Nascar track backers promise community involvement |

Nascar track backers promise community involvement

DENVER ” Backers of a proposed NASCAR superspeedway in Colorado say they’ll take it slow as they court two Front Range locations for a track that could one day host stock car racing’s top-tier tour.

Officials from the International Speedway Corp., owners of Daytona’s famed international speedway, are eyeing locations in the Denver suburbs of Commerce City and Aurora.

The company last week announced its desire to move into Colorado with a track that would seat at least 75,000 spectators.
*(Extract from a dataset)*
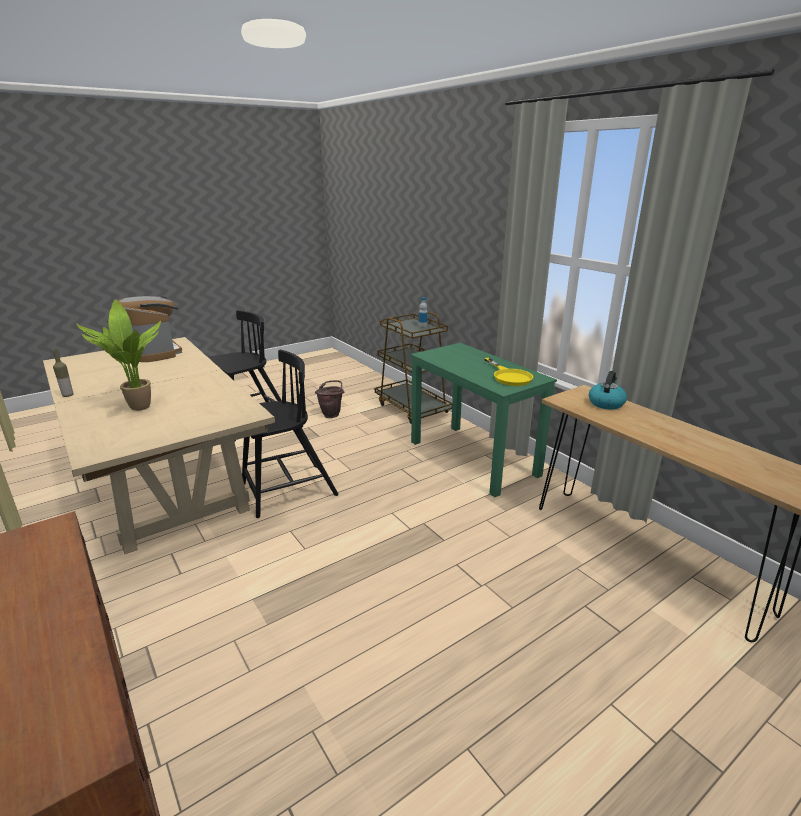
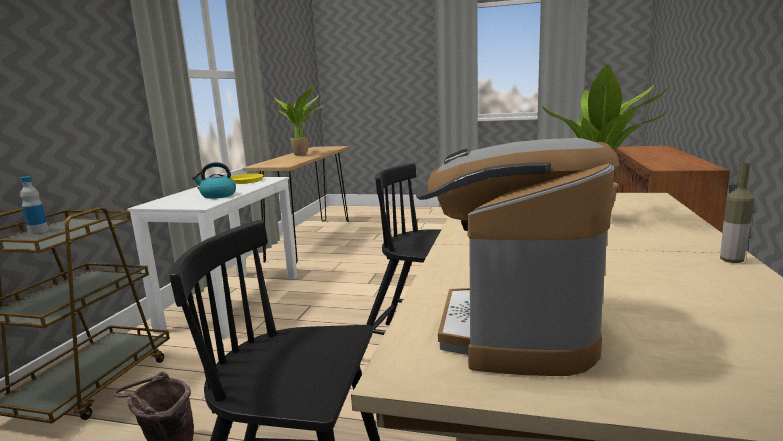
camera: 130 degrees left, 10 degrees down
green desk [411,343,557,497] -> white desk [127,177,298,340]
kettle [589,371,627,410] -> kettle moved to [192,162,236,199]
none -> potted plant [274,86,325,156]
The company says it may seek up to $150 million in public money to help build the facility.

But taking a lesson from a failed bid to build on New York’s Staten Island, company officials this time say they are dedicated to communicating with the public and building bridges to the local government and residents.

“We are ready to communicate, take the time, discuss the options and consider the needs of the community,” ISC managing Director Kathy Milthorpe told the Denver Post.

Already, there’s a hint of opposition to one site, near Aurora.

“I’ve gone to different tracks in Michigan, Phoenix and Texas, and you can see that the impact of the track is tremendous,” Larry Miller, former mayor of Watkins, a community near Aurora.

At the other proposed site, in Commerce City north of Interstate 70, Mayor Sean Ford said residents would be allowed to vote in the issue before a track is built.

“If a formal proposal comes forth, everything will be decided in a public process,” he said.

That, said Milthorpe, is fine.

“We’re looking for a place where the community wants the asset,” she said.

ISC owns or operates 13 racetracks, including Daytona, home of NASCAR’s Daytona 500, scheduled this weekend. Its other holdings include an 82,000-seat facility in Kansas City, Kan., and a 76,000-seat facility in Phoenix.